***** SELECTED TEXT

Here is my artist statement which will go alongside my series of work at the exhibition. I have attempted to be as descriptive as possible in order for my audience to get not only a cohesive visual narrative to follow but also a text driven perspective of the project which should complement the imagery well enough to tell a strong story. I have done this by explaining my thought processes as well as my inspiration I took for the series.
3 Diptychs Representing a Childhood Memory
The brain is a magical organ of our body; it has the ability to hold limitless information, thoughts, ideas and memories from times forgotten. Taking inspiration from Rita Puig-Serra Costa, these 3 diptychs come from a series encapsulating the notion of childhood nostalgia. For most of us, our memories from childhood are a certain haze which, as we grow older, becomes more and more of a distant recollection of a time which is hard to understand the details of.
In this catalogue of works, I have explored the relationship we have with memories from our past – whether happy or upsetting, they exist and are sometimes consigned to an archive in our brain to be forgotten. Memories generate an emotion which may be difficult to describe but easier to visually portray. Using my Nan, Mum and Girlfriend, I have created a collection of juxtapositions between portraits and still-life object-imagery which represent their own childhood reminiscence.
A photograph is often a fragmentation of the truth and represents a one dimensional perspective but I have attempted to create a decryption of what is often hidden in this series. Each diptych is accompanied by a handwritten note from each subject explaining the context of their choice of memory.
Evaluation:
For the exhibition which is beginning on Monday 27th November, I will not be presenting images produced for my study into my own relationships with people around me and instead, 3 diptychs which I created for a series looking at childhood memories. I decided not to use the photographs I have made thus far for my ‘relationships’ project as I wanted to show my project used to get to the stage I am now with my coursework – being the series focusing on childhood nostalgia. As well, I wasn’t happy, after experimenting with presentations using images from my current coursework, with the images I already have because altogether when clustered as a whole, did not work poetically in the way I wanted them to and instead, found the my other photographs worked better together as it was a completed and cohesive narrative about childhood recollections. I am very happy with my selection of three diptychs and will explain why…
When I set out to produce work inspired by the tableaux vivant scene which was very prominent in theatre and art in the 1800s and 1900s, but for photographic tableaux’s, not until the late 1900s, I wanted to encapsulate the idea of tableaux but put a modern twist on it and make much more conceptual in relation to photograph techniques and styles. My intention was to present an alternative approach to tableaux work by ‘rec-crating’ a childhood memory in relation to each of my family members. To ‘recreate’ a moment which may be long forgotten from a time which is very distant, I wanted to show the memory in its physical form, and therefore asked my subjects to retrieve an object which reminded them of their childhood. I also wanted to show this relation to the owner of the object and focus on a portrait to illustrate a character which can be put with the memory. I set out to recreate the memory in a variety of ways – one was for the subjects benefit and pleasure to reminisce about a time forgotten. When they retrieved their object and brought it to me to photograph, it was a moment for them to also tell me the meaning behind it and they also were able to do this through their own articulation onto paper. As well, the discovery of the past of my family was special for me to hear because I can relate to some of the stories.

**********
***** LISTED RECORDS

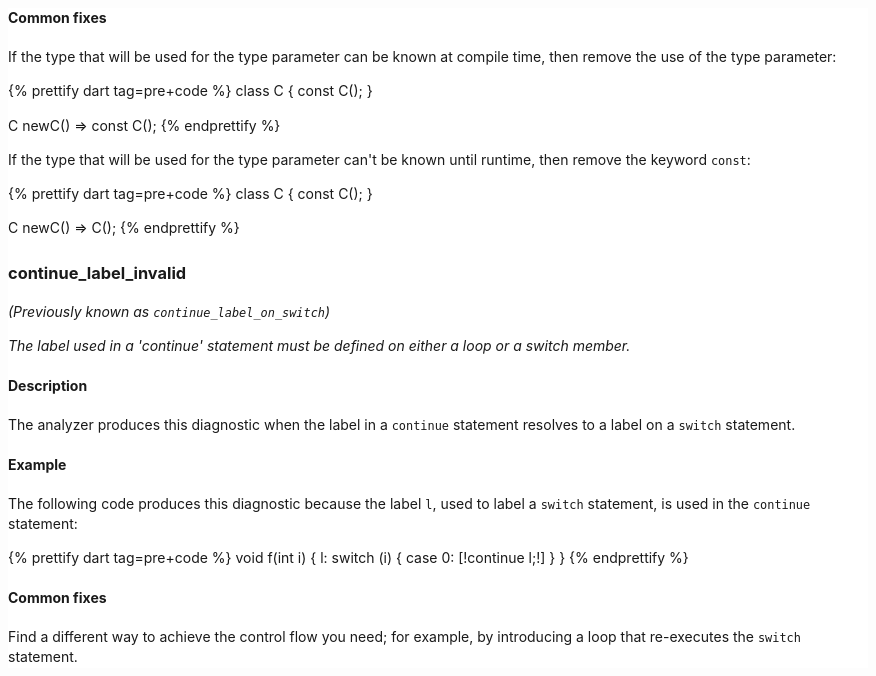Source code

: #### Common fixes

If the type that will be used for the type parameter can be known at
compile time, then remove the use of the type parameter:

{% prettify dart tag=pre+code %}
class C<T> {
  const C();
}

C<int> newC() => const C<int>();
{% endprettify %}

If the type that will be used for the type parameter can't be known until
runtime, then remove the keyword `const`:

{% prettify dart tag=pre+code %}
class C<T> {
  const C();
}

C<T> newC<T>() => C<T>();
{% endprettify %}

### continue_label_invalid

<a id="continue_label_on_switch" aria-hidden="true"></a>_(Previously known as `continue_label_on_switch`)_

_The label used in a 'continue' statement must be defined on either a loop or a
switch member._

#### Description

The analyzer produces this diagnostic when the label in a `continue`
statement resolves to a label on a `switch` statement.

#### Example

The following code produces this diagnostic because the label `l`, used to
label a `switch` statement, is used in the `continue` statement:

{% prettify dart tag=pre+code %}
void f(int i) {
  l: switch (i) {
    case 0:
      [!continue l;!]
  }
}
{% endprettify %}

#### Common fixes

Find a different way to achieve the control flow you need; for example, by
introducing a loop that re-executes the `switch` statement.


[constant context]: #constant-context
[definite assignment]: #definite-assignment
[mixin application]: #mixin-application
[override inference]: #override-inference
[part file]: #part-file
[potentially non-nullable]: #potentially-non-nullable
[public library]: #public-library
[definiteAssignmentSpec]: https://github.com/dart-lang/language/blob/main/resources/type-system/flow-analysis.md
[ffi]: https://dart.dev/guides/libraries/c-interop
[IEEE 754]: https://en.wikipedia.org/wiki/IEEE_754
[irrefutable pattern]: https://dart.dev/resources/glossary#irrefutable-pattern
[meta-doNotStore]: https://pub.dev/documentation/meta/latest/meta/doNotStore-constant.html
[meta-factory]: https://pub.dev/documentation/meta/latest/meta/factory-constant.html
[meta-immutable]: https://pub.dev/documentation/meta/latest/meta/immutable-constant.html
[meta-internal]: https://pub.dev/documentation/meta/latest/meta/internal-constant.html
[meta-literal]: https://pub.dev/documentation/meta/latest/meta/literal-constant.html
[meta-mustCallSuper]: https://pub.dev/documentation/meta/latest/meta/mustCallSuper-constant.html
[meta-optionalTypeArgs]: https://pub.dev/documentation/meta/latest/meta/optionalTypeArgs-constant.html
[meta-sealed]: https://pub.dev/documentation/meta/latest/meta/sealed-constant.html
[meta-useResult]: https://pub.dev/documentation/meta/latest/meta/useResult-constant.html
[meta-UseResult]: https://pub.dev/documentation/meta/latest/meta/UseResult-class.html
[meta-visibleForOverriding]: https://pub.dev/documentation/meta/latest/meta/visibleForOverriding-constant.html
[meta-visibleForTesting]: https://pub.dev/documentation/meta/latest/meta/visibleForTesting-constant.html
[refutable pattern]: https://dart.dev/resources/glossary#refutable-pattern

**********
***** LISTED RECORDS

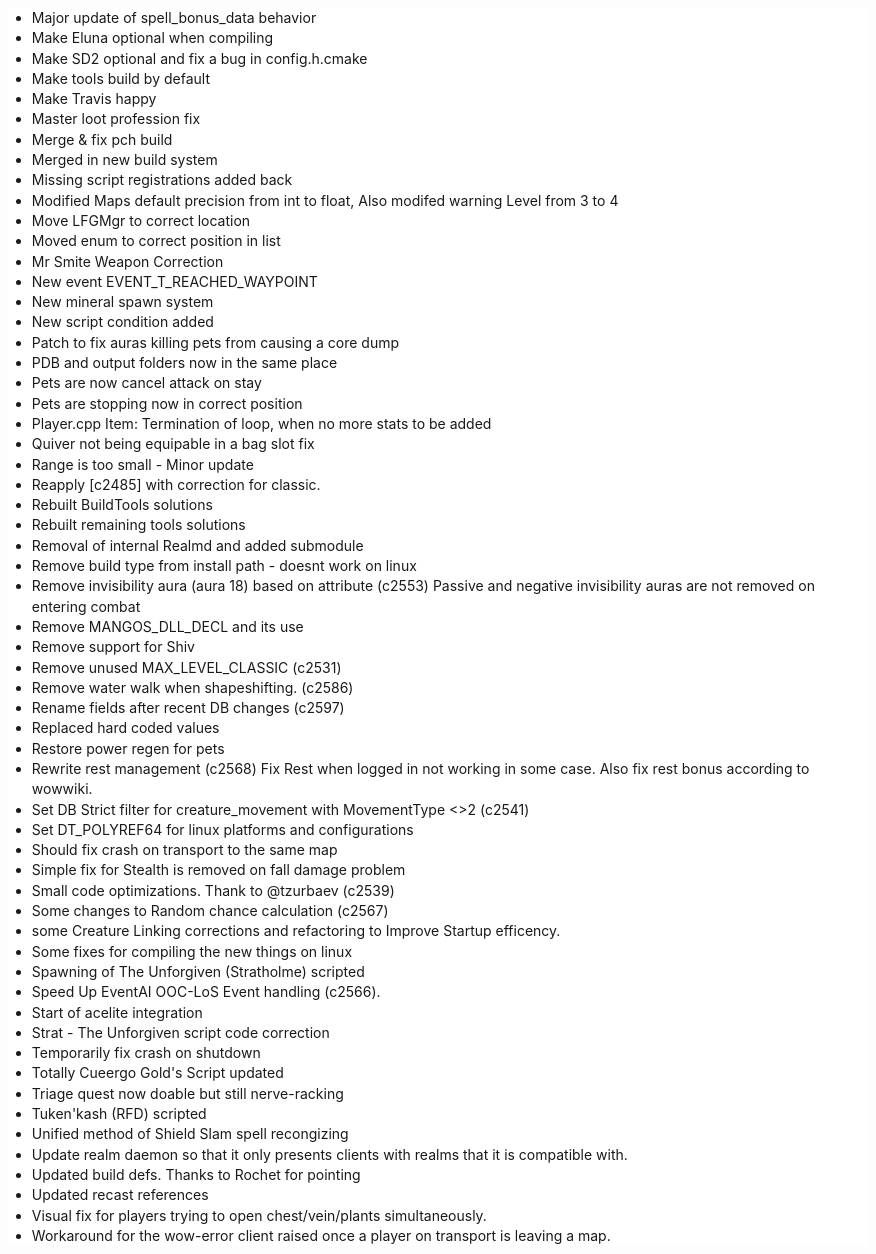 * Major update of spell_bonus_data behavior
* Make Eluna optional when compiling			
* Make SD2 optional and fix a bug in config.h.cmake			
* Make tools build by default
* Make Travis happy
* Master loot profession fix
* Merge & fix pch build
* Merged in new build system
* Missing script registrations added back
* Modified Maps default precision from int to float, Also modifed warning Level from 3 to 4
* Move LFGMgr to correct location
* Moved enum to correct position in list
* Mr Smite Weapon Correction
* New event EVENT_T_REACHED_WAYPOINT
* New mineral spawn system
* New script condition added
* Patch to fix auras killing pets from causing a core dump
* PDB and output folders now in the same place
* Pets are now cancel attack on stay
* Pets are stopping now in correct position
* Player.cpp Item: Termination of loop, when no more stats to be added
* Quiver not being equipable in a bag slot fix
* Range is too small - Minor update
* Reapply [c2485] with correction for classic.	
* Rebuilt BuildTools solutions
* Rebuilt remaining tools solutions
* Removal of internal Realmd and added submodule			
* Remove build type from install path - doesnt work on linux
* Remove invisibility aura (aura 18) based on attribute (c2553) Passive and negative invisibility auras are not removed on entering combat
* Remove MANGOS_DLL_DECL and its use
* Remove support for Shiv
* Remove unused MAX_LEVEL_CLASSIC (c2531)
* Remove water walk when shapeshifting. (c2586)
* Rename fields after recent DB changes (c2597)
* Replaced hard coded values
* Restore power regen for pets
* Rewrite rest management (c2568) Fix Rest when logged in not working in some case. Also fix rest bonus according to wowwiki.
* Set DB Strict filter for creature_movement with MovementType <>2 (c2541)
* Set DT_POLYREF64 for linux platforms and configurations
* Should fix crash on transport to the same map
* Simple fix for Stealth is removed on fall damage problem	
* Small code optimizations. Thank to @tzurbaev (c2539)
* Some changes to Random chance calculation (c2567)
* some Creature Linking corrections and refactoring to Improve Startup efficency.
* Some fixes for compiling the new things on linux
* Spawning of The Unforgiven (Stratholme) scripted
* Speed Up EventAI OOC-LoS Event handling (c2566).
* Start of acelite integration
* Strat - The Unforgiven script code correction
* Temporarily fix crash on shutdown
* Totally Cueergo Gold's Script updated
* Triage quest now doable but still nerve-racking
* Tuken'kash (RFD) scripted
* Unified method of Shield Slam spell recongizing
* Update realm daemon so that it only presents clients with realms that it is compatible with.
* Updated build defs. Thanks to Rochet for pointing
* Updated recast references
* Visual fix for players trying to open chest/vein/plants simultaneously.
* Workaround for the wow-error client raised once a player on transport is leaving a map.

**********

## INSTRUCTIONS TO FOLLOW:
Repeat word for word the passage of the artist statement above that opens with the words "Here is my artist" and closes with "for the series.".

## RESULT FOR THIS TASK:
Here is my artist statement which will go alongside my series of work at the exhibition. I have attempted to be as descriptive as possible in order for my audience to get not only a cohesive visual narrative to follow but also a text driven perspective of the project which should complement the imagery well enough to tell a strong story. I have done this by explaining my thought processes as well as my inspiration I took for the series.